:: Source material ::
........

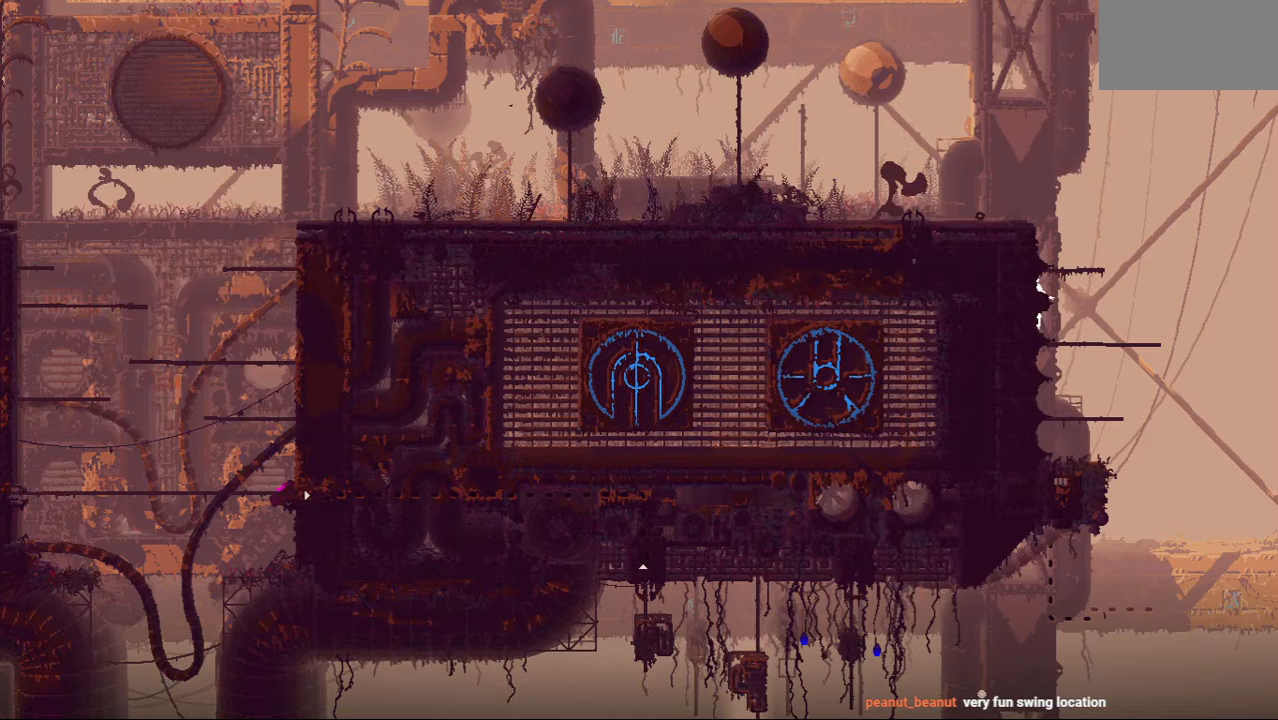
{"keys": ["left", "up"], "events": [[83, "left", "down"], [292, "up", "up"], [438, "up", "down"]]}
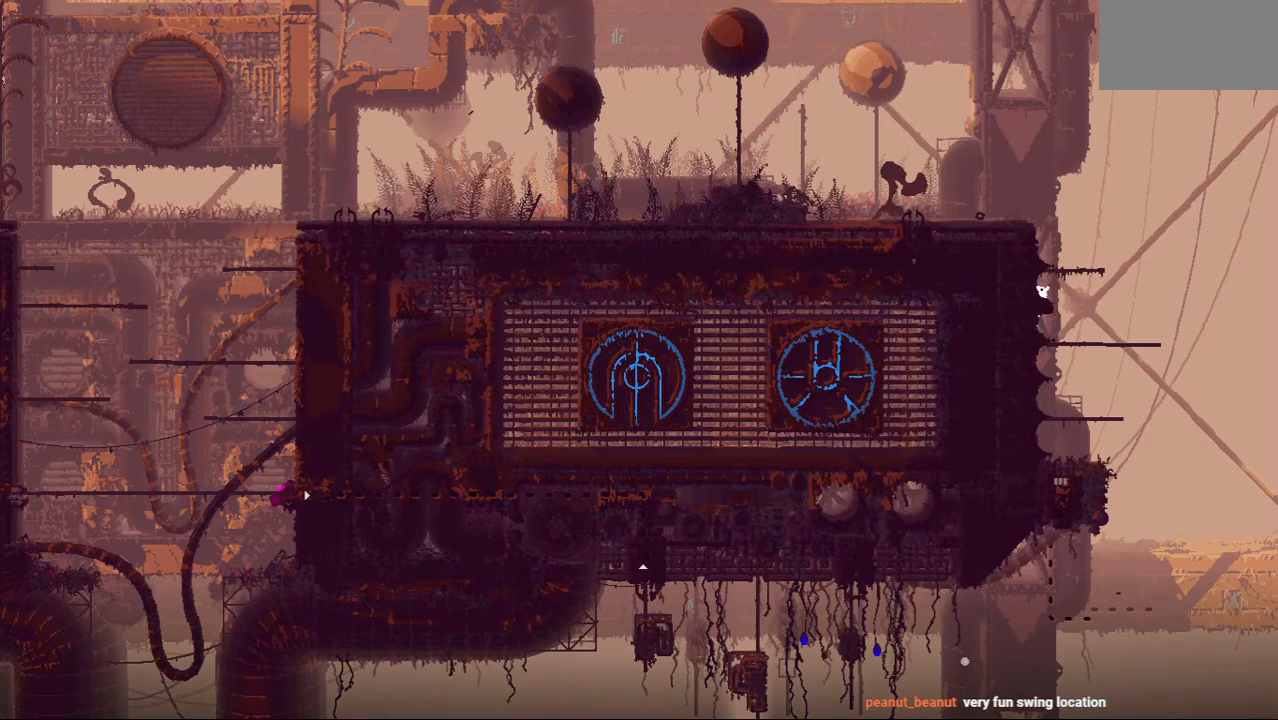
{"keys": ["left", "up"], "events": [[188, "up", "up"], [229, "jump", "down"], [229, "up", "down"], [438, "up", "up"], [458, "jump", "up"], [479, "up", "down"]]}
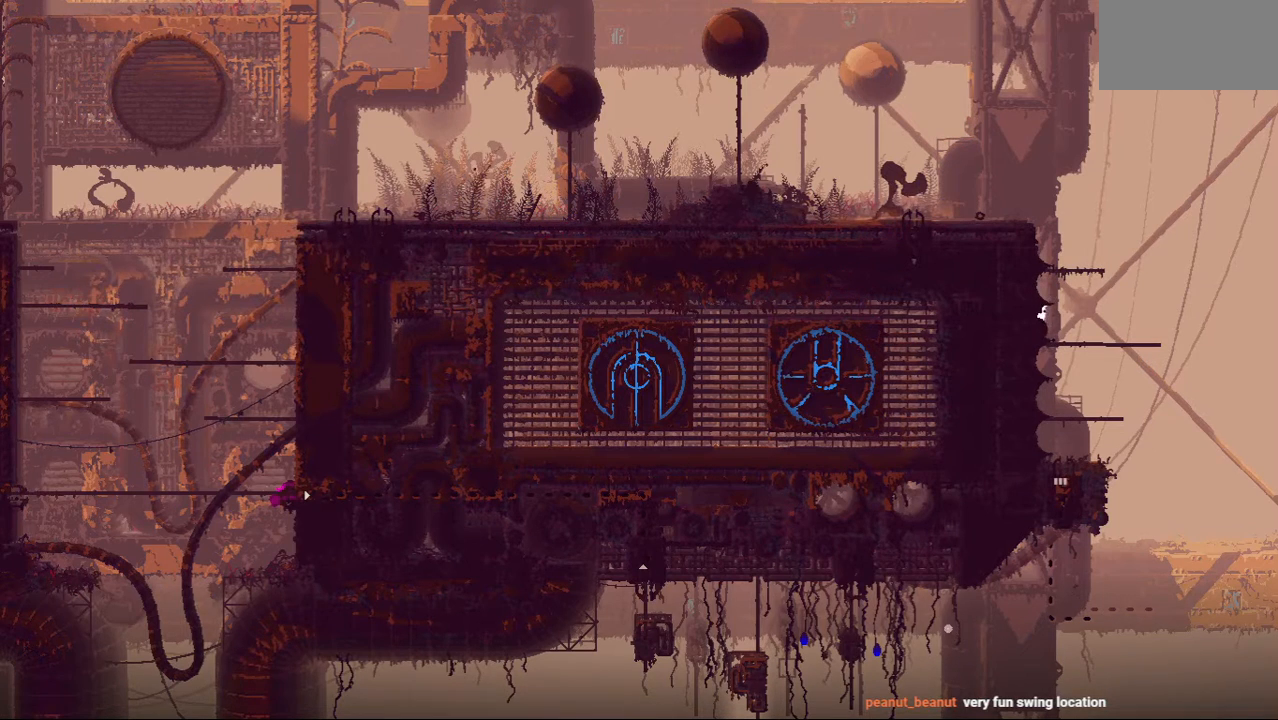
{"keys": ["left", "up"], "events": [[21, "jump", "down"], [167, "jump", "up"], [271, "left", "up"], [312, "up", "up"], [375, "up", "down"], [417, "left", "down"]]}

........

:: Exercise objective ::
Wherever the string "jump" appears in the data above, report the whole line.

:: Task response ::
{"keys": ["left", "up"], "events": [[188, "up", "up"], [229, "jump", "down"], [229, "up", "down"], [438, "up", "up"], [458, "jump", "up"], [479, "up", "down"]]}
{"keys": ["left", "up"], "events": [[21, "jump", "down"], [167, "jump", "up"], [271, "left", "up"], [312, "up", "up"], [375, "up", "down"], [417, "left", "down"]]}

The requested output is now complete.